- _Prompt_:
Could you reproduce, from the records below, everything from the line with "thumb cmc: (143, 263)" down to the line with "pinky tip: (115, 188)", keeping both of those lines and changing nothing?

- _Data for analysis_:
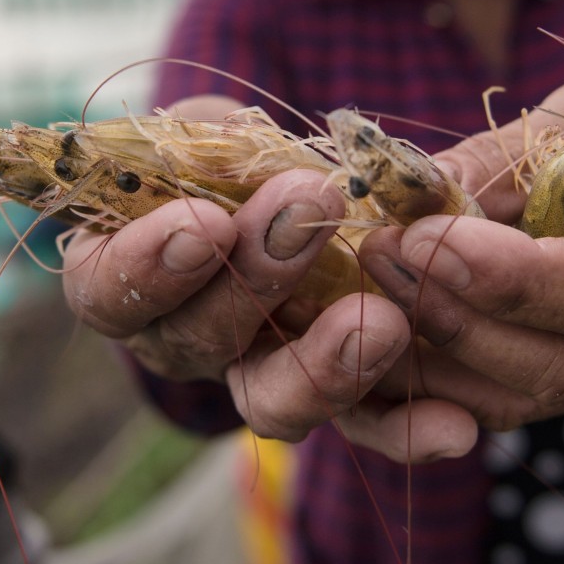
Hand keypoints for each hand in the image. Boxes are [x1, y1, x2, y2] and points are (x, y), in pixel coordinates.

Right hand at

==

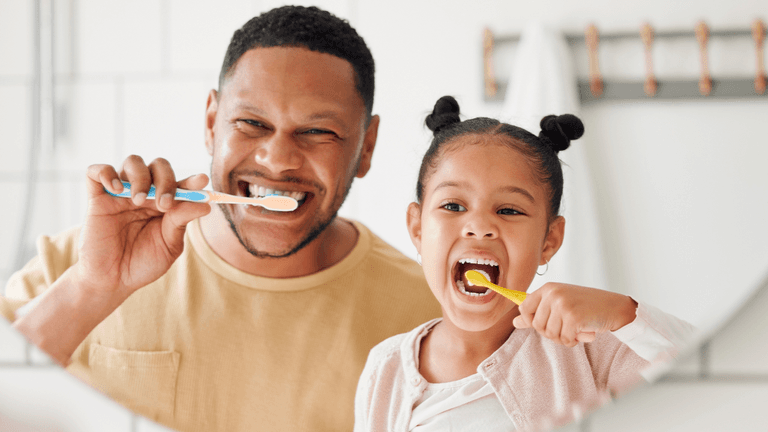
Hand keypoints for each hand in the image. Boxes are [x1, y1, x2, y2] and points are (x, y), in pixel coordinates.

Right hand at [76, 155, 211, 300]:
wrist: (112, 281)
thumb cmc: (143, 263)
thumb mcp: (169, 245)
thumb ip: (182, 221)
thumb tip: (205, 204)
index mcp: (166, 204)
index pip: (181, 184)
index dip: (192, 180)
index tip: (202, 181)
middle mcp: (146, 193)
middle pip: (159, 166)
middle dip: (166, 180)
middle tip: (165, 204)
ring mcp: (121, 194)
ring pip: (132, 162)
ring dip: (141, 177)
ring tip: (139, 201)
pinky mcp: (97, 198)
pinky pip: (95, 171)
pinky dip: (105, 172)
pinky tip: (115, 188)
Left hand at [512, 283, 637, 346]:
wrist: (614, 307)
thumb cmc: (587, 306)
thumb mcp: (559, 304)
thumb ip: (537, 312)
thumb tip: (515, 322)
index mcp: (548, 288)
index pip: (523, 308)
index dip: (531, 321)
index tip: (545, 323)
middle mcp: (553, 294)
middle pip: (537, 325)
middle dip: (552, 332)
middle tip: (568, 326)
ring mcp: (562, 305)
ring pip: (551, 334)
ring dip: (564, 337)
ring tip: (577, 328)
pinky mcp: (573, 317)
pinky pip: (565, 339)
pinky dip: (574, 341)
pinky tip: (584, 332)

- _Your response_:
thumb cmc: (143, 263)
thumb mcp: (169, 245)
thumb ip: (182, 221)
thumb tip: (205, 204)
index mcp: (166, 204)
index pip: (181, 184)
index dip: (192, 180)
index tip: (202, 181)
middle mcp: (146, 193)
middle pip: (159, 166)
middle dip: (166, 180)
middle tip: (165, 204)
ring mcp: (121, 194)
ring pip: (132, 162)
ring dip: (141, 177)
ring tip: (139, 201)
pinky mcp: (97, 198)
pinky pip: (95, 171)
pinky dip: (105, 172)
pinky tip: (115, 188)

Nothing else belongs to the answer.